Monday, June 21, 2010

Luckily For Him, I Don’t Die

Did you see that some chap put posters up on the London to Brighton Bike Ride in an attempt to head off attempts by his wife to divorce him? I wonder what he'd been up to. He probably overtook her on a previous bike ride or in a 10k or something or perhaps he set her too tough a training schedule when he offered to be her personal trainer. Any of these would explain why she blanked him at the finish line. I best watch my step. I wonder if he did the ride as well and overtook her.

On the day that it’s in the news that bees are dying out and that this will cost the UK economy anything up to £440m per year (about 13% of the country's income from farming), L has a bee problem at work. She says they keep popping up from somewhere under her desk, through the floor perhaps and she reckons some are even burrowing through the wall. It sounds like something from a James Herbert novel.



Of course, she’s not allowed to kill them; they’re an endangered species you know. So she can’t even keep them at bay with a rolled up newspaper. In fact she has to get permission from some official beekeeper to get anyone to come out to deal with them. At this point I would have thought deserting her post and going home would be a good option but she can’t until the beekeeper has made an assessment. This all seems above and beyond the call of duty. Eventually, someone on behalf of the beekeeper makes an assessment... over the phone. They are masonry bees, so tomorrow they can be killed.

In the evening it’s the first race of the Nottingham Grand Prix, my fourth year of doing it. I don’t usually do events four times over but what else is there to do on a Tuesday night. Well there’s dog training I suppose, which I have to miss tonight for this. What will my training colleagues do for fitness advice tonight or for that matter PC support? This is fast becoming another hot topic of theirs. I really should have kept my hobbies and career to myself.

It’s a nice night for a run, a bit warm perhaps and there’s no wind, not even off the rowing strip. As it’s a predominately flat course and I’m feeling fit, I feel it’s time for Plan A. I’m going sub-40 tonight.

Well I was feeling fit... but now as I get ready to start I’m struggling with my breathing a touch and I haven’t even started running yet, perhaps it’s a bit of hay fever. I also seem to have a stiff shoulder, the side effects of cycling 75 miles I suppose.

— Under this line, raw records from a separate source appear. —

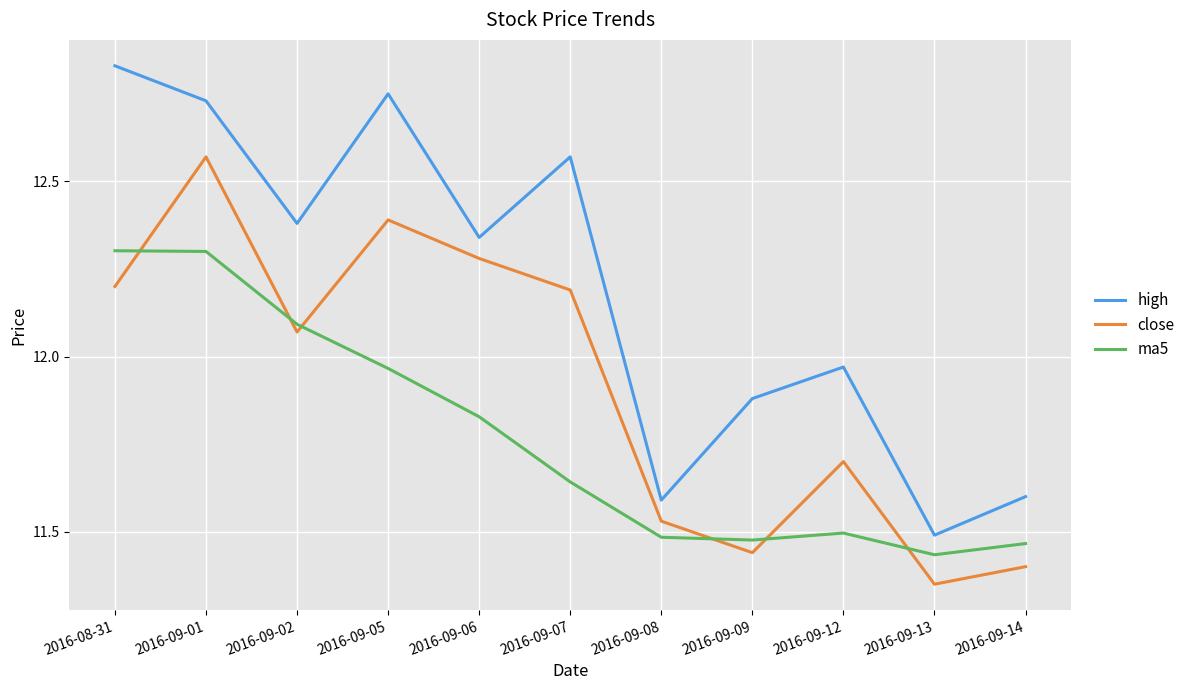

True or false: close and high cross at least once.

False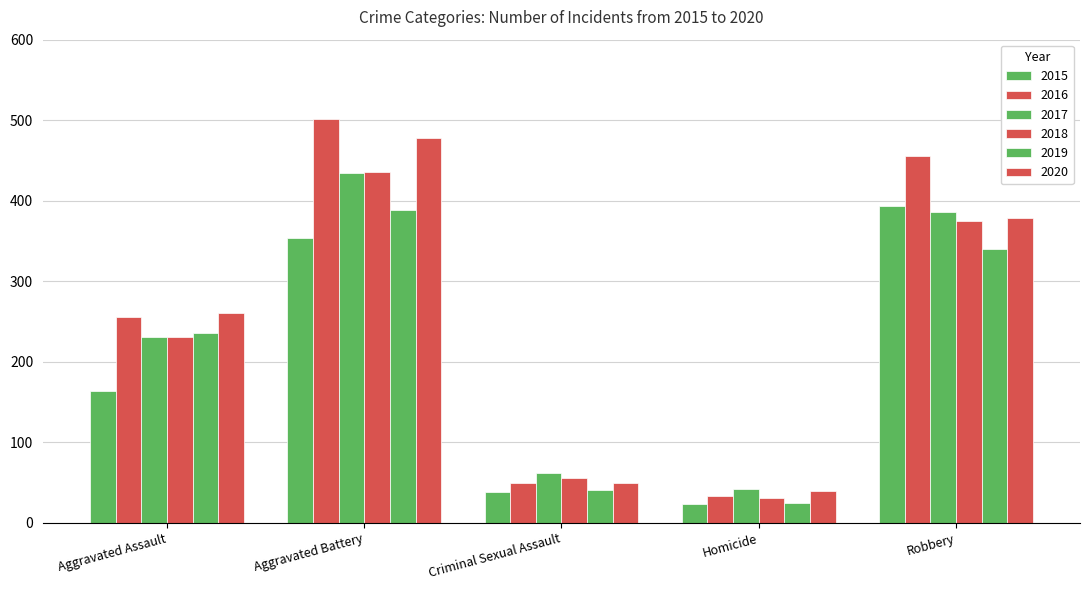

How many categories are shown in the chart?

5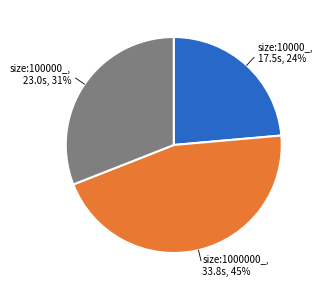

Count the number of slices in the pie.

3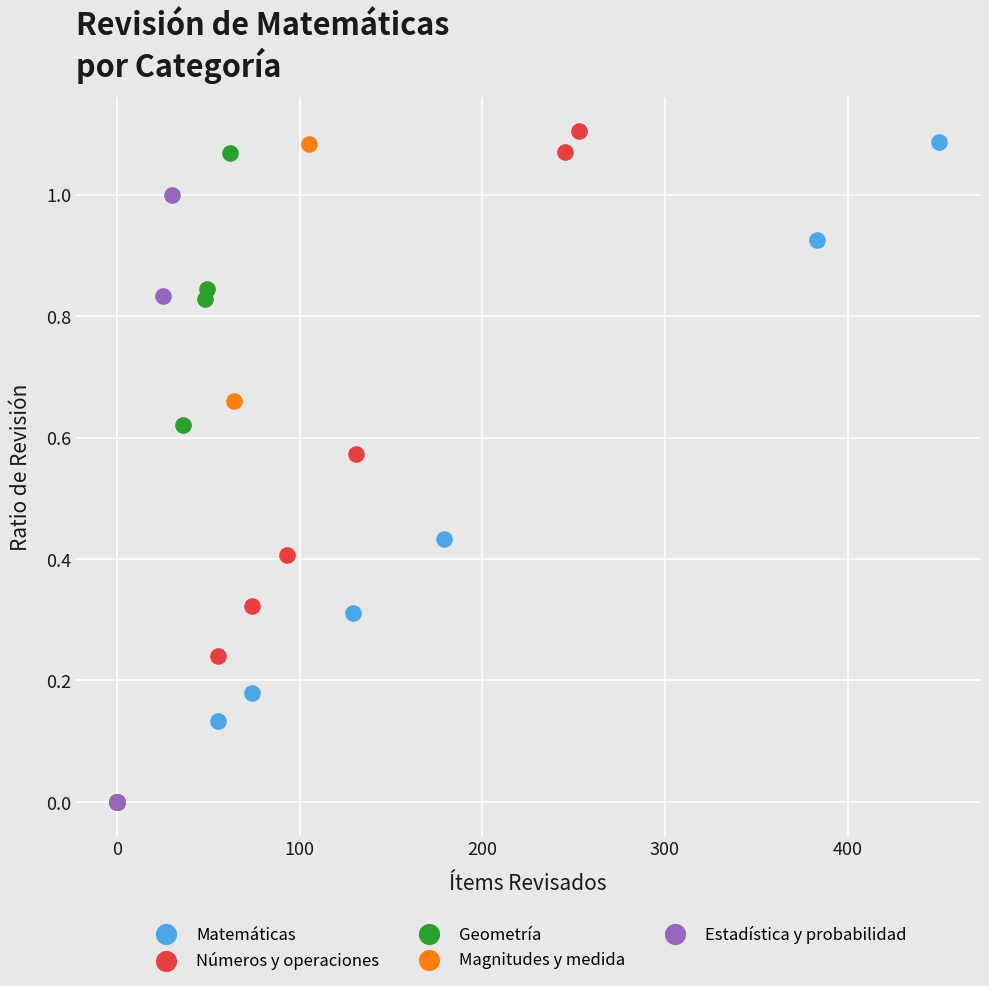

Which series has the largest Y range (max minus min)?

Magnitudes y medida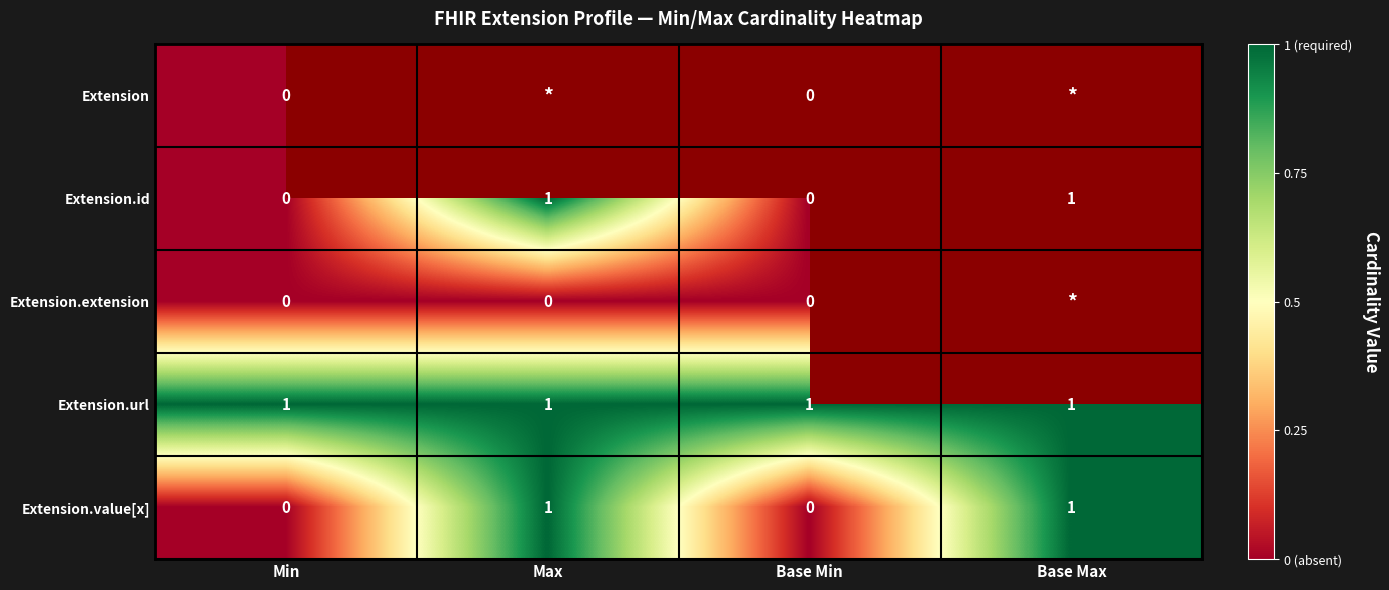

What is the total value across all series at Min?

1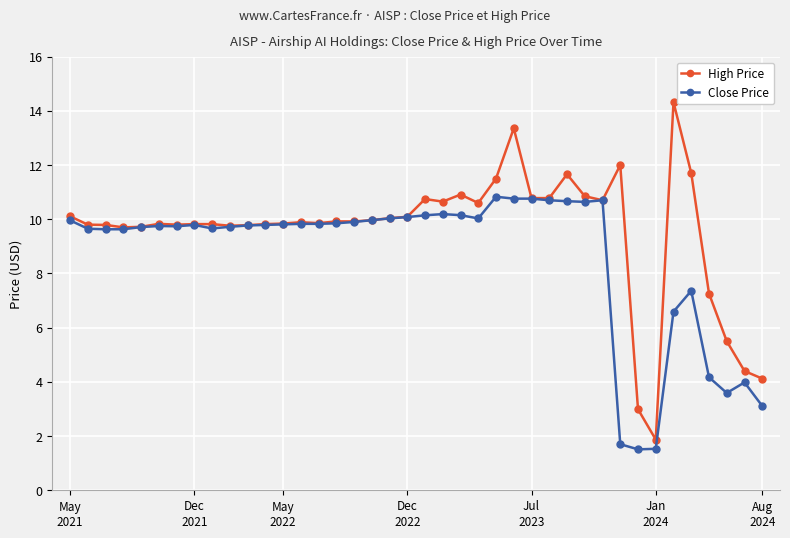

Which series has the largest total across all categories?

High Price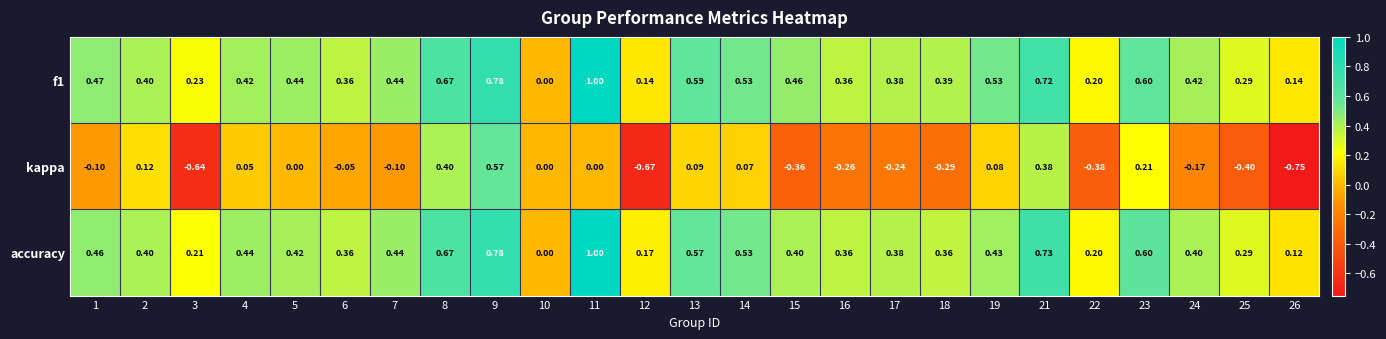

Between 9 and 12, which series saw the biggest shift?

kappa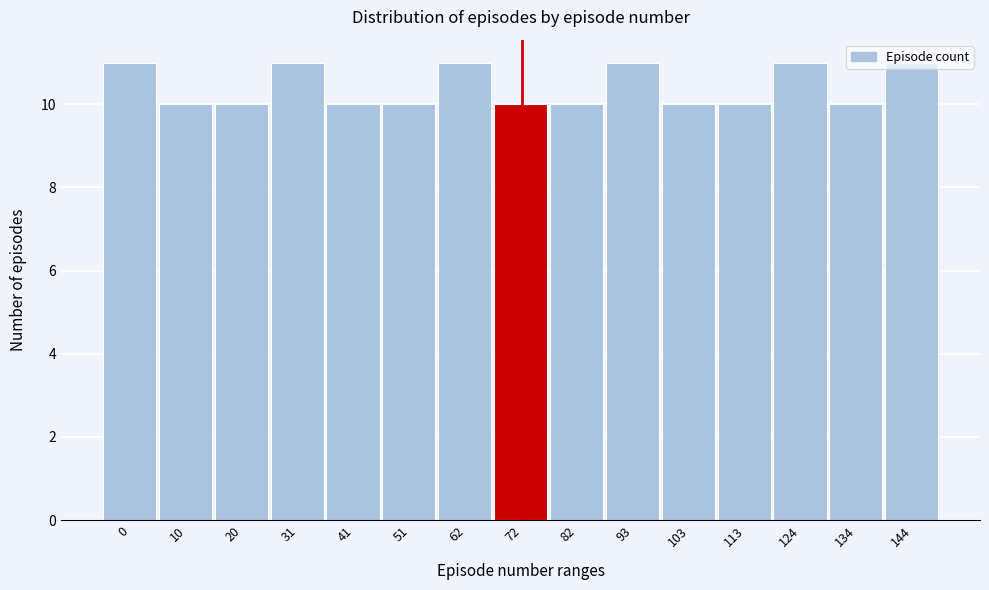

What is the value of the 7th bar from the left?

11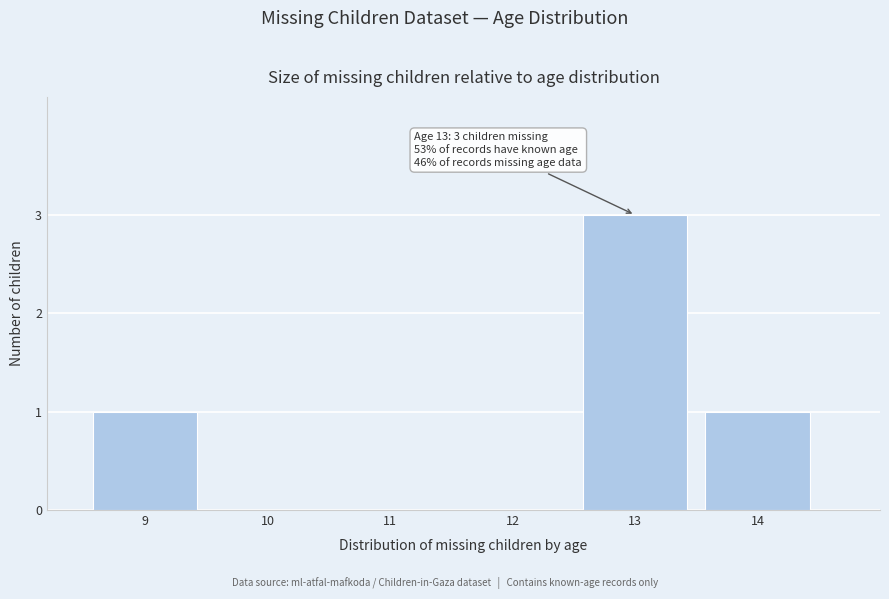

Reading right to left, what are all the values shown in this chart?

14=1	13=3	12=0	11=0	10=0	9=1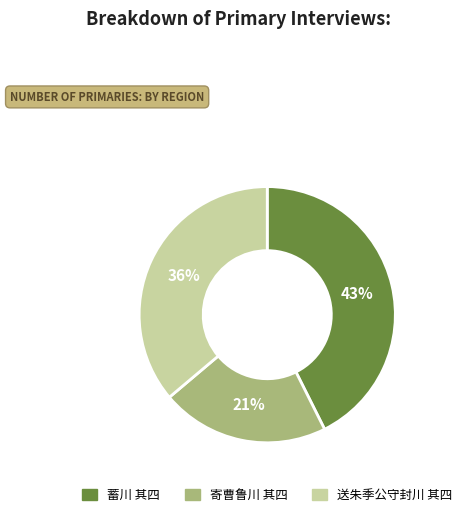

Combined, do 寄曹鲁川 其四 and 蓄川 其四 account for over 50%?

Yes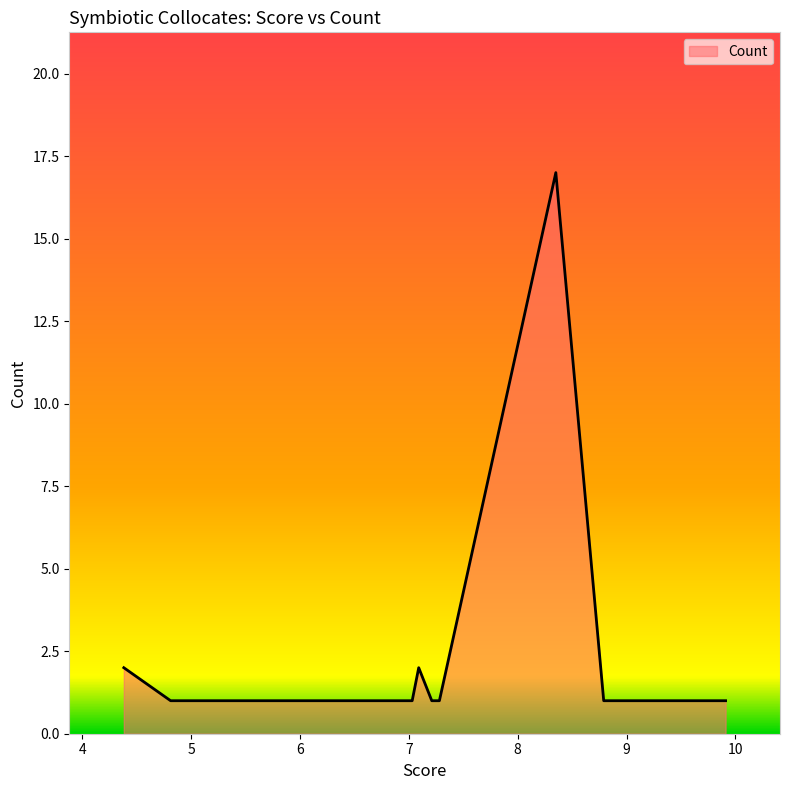

What is the difference between the maximum and minimum values?

16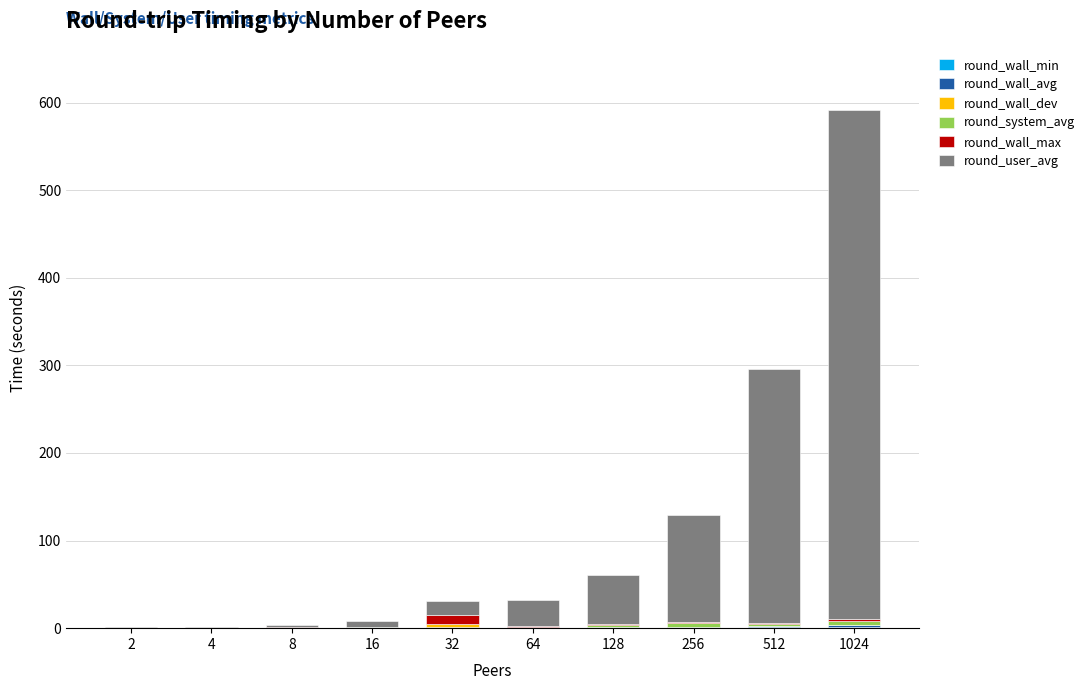

At which category is the sum across all series the highest?

1024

Off we go. I set some good sub-four minute split times for the first 4km and I get nicely paced through these by a chap I latch on to. I struggle to hold him after 4km and I let him go. Someone else catches and passes me, so I run with him and he drags me along for another two km. I repeat the process and get paced as far as the 8km point, where although I’m now doing slightly over four minute splits, I'm still on track, just.

Then at 9km I’m off the pace, five seconds over target pace, so I need a gargantuan effort to get back on track. Something my legs don’t have left in them and I’m twelve seconds down at the finish.

My legs give way, I collapse and crawl to the drinks table. The St. Johns man eyes me suspiciously but he doesn’t put down his cup of tea. Luckily for him, I don’t die. I recover and go find my ever supportive parents and then cheer L in.

Looking back, I was quite consistent all the way through and my overall placing was good plus only two of the 172 women beat me. This is always a good indication. So a good effort I reckon. Almost happy.